● **Exercise description**: This exercise calls for every line of the listing below that contains the word "condition".

● **Given entries**:
|---|

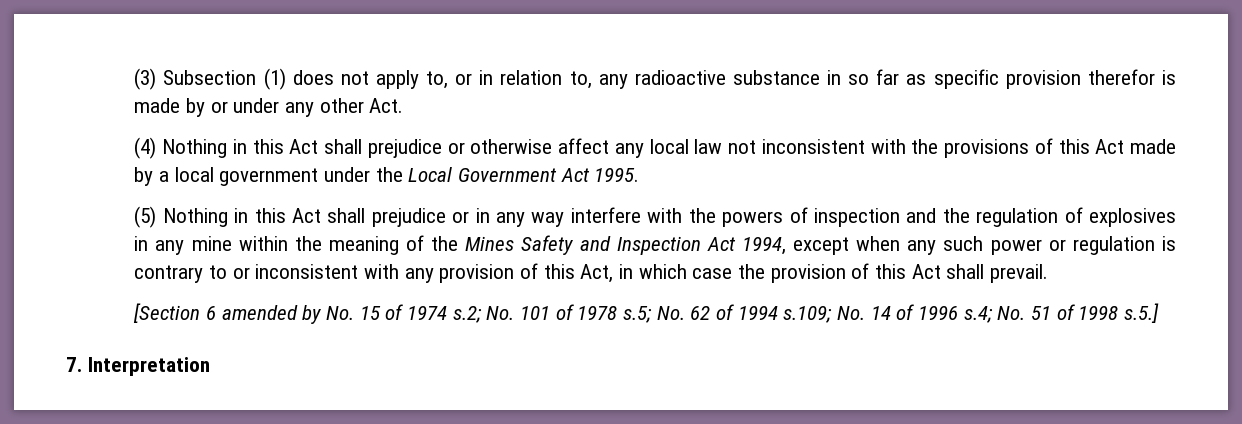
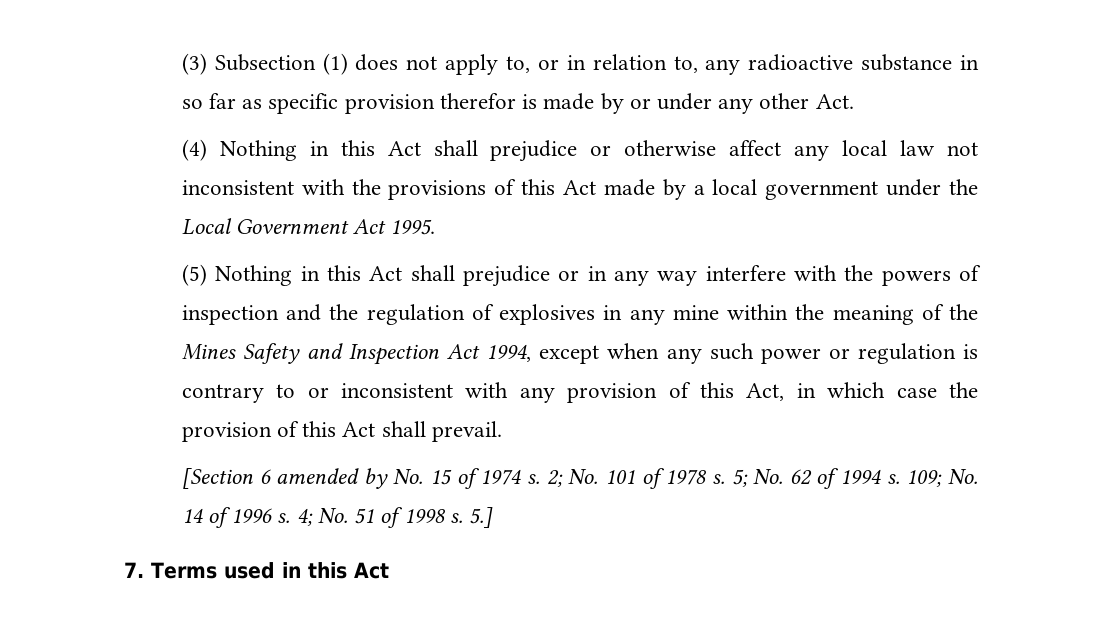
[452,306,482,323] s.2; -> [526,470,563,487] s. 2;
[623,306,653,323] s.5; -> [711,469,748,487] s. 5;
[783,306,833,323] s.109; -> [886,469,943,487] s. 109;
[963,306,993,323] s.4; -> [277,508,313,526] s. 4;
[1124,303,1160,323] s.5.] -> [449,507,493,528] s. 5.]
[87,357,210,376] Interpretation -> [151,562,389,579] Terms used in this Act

|---|

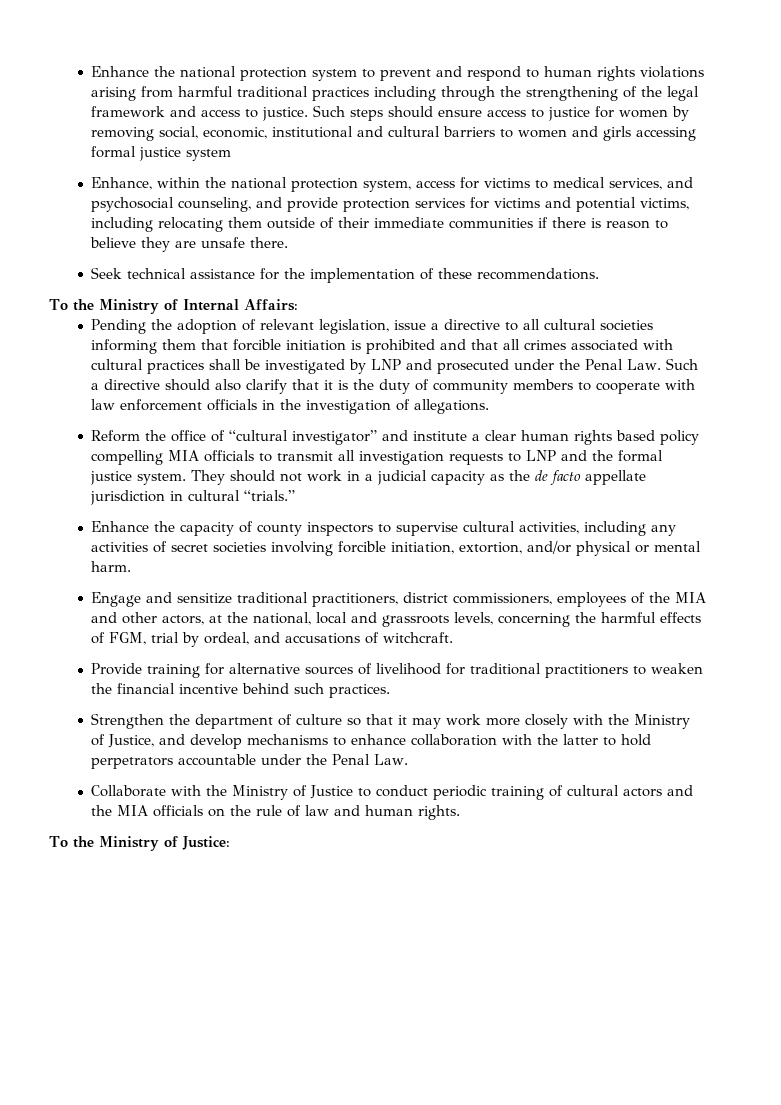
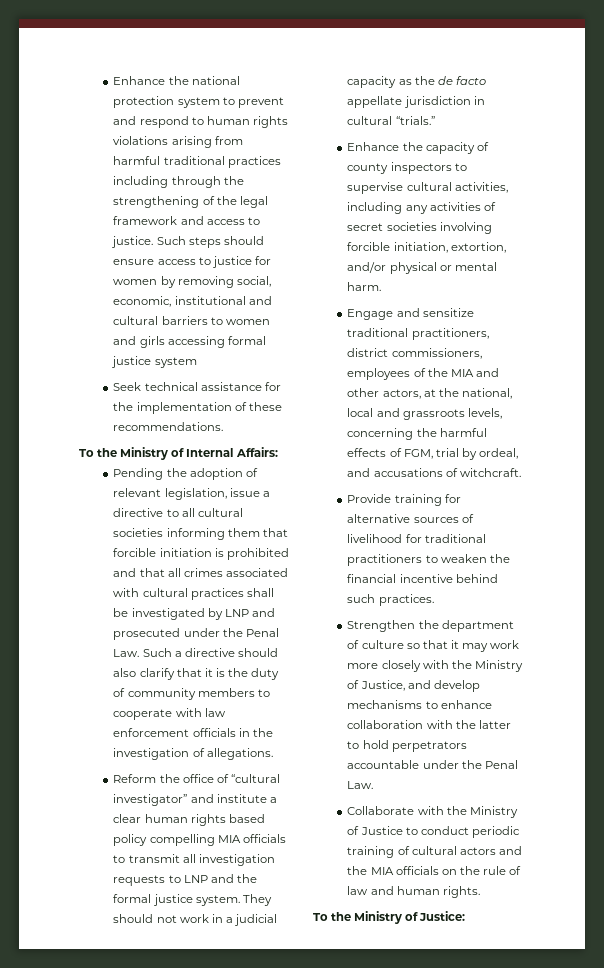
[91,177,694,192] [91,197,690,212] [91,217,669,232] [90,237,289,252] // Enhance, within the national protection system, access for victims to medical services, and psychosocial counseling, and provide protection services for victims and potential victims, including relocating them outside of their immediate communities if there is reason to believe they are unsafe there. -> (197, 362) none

|---|

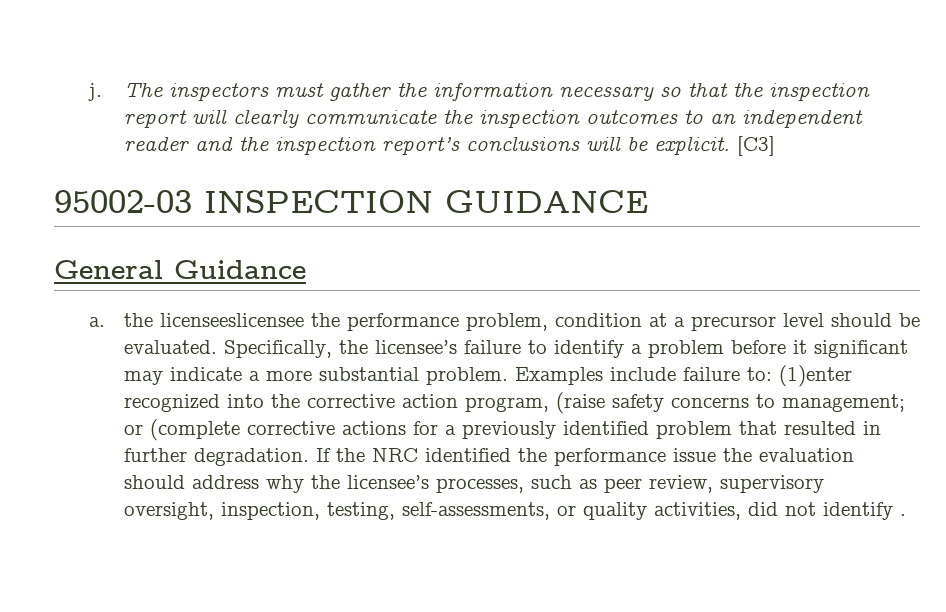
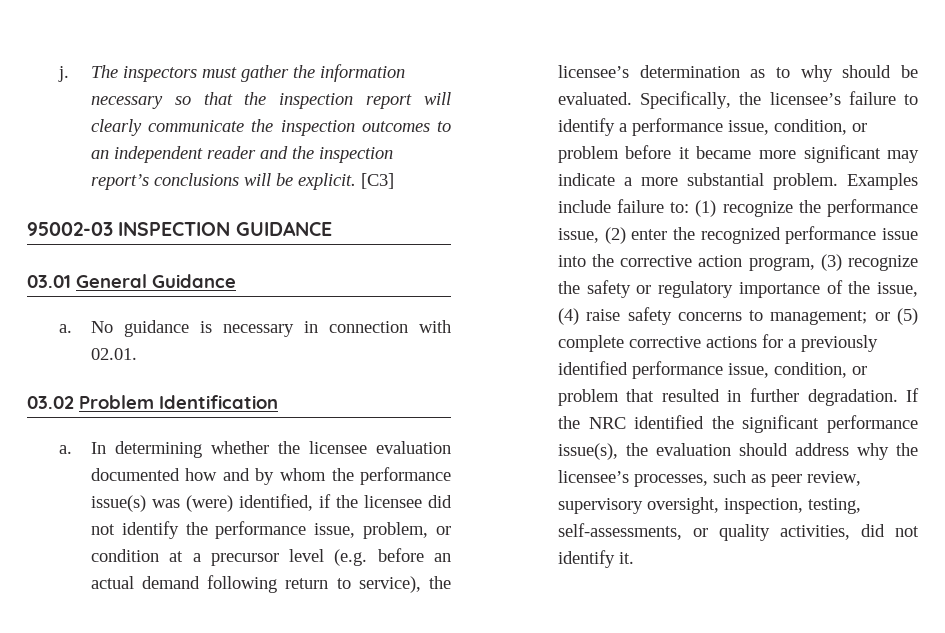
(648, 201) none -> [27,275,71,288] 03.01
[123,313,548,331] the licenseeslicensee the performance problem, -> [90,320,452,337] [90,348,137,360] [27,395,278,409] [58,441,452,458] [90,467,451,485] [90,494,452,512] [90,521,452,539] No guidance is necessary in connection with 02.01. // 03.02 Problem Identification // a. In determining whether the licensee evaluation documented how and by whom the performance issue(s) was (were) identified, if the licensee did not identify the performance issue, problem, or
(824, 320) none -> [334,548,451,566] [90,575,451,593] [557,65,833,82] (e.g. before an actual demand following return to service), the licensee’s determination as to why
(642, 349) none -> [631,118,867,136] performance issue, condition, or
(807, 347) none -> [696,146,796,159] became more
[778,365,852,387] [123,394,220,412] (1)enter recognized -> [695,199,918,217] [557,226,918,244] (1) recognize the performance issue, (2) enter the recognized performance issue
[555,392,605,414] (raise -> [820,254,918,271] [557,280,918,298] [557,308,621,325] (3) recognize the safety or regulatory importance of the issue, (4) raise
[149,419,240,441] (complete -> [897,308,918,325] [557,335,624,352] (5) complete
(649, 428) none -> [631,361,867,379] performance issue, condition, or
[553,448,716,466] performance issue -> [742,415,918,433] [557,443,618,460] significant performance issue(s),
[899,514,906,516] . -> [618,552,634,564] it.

|---|

● **Exercise solution**:
(642, 349) none -> [631,118,867,136] performance issue, condition, or
(649, 428) none -> [631,361,867,379] performance issue, condition, or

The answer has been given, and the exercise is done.